How could she obtain his forgiveness? That she had to have, or her shame would be unbearable.

  Varthlokkur drew her to him again, offering comfort. This time she entered his arms, drawing support from his embrace.

  “So. Even death does not end high treachery.”

  Nepanthe and Varthlokkur jerked apart. Mocker faced them, hands on hips, lips snarled back over clenched teeth. His dark face had grown darker with rage. He had arisen suddenly, had assessed his situation, and apparently had accepted his own destruction.

  Nepanthe forgot her death-terror as shame, and fear of and for her husband engulfed her.

  “What is trouble?” Mocker asked. “Would simpleton self, being noted fool, easily manipulated by adulteress wife, harm single hair on head of same? Woe! Am stricken to depth of depthless cretinic soul by very thought.”

  His remarks only made Nepanthe feel all the more the harlot.

  “Who did the killing?” Varthlokkur demanded. “It was a matter of destiny,” he tried to explain.

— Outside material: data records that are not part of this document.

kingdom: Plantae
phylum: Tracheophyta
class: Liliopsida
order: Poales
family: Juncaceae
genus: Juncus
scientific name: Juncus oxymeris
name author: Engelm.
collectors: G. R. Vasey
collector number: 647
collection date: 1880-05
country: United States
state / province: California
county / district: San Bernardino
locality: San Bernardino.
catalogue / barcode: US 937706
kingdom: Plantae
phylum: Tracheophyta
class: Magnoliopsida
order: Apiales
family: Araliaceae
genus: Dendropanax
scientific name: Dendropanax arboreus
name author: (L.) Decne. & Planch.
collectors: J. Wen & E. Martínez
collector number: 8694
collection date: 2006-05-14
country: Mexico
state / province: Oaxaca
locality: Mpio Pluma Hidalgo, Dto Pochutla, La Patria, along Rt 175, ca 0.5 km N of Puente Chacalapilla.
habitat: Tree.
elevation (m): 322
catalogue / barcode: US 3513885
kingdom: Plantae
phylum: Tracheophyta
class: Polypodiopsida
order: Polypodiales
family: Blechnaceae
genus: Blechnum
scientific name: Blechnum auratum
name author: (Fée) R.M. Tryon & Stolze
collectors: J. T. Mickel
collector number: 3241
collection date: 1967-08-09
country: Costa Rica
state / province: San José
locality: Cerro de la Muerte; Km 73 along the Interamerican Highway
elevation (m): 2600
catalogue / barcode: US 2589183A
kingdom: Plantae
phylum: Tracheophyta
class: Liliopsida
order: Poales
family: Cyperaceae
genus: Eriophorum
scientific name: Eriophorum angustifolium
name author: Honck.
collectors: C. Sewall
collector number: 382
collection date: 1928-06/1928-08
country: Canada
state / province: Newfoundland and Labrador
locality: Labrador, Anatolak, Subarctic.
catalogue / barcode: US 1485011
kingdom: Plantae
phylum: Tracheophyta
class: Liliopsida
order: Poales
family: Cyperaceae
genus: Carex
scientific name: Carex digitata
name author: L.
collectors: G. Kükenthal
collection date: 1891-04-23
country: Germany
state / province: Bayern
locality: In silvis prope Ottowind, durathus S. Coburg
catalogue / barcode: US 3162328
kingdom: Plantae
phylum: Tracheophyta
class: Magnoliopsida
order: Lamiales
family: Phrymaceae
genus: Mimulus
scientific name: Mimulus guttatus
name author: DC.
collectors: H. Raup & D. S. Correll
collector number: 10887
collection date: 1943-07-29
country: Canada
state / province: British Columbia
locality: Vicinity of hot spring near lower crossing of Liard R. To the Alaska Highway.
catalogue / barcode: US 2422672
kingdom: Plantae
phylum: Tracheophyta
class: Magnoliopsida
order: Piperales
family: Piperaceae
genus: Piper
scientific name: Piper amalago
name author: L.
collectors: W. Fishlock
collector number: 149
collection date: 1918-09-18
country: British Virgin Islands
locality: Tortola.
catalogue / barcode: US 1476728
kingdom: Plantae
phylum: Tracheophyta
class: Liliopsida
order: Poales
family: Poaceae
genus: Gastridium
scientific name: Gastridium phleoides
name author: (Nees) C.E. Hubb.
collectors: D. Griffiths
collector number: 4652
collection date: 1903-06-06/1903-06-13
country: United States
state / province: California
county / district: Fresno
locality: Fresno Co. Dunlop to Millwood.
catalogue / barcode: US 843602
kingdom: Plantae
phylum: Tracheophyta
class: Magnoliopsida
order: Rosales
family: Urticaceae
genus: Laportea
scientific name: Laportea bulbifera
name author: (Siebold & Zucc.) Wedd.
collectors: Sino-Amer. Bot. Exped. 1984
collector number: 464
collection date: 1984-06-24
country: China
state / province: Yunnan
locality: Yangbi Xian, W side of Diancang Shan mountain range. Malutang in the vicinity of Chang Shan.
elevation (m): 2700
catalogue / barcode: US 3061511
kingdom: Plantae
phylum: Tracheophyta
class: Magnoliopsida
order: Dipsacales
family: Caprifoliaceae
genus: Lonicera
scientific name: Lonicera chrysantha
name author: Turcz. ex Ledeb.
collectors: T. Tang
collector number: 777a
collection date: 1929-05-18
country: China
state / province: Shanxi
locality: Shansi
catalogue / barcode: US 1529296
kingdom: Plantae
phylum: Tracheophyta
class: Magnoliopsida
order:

  Mocker wouldn’t listen. Nepanthe suspected that, though intellectually aware, he hadn’t yet made an emotional accommodation to the despair of his situation, that the full, absolute truth hadn’t yet dawned on him.

  Humming, an elderly man, bent as if by the burden of millennia, entered the room. He skirted the invisible cage deftly, deposited a heavy bundle atop the table.

  An absolute silence descended upon the room.

  The easterners watched him hungrily, their eyes burning with the passion of wolves when catching sudden sight of unexpected, especially delicious prey. Both quickly babbled pleas for aid.

  The elderly visitor squinted, chuckled, glanced at the four corpses, nodded to himself, returned to his bundle.

  “The Star Rider,” Varthlokkur murmured. He was awed and surprised. “Of all people, why did

  he

  turn up here?”

  His question had occurred to everyone else. The easterners, having recognized the interloper, had fallen into a tense silence.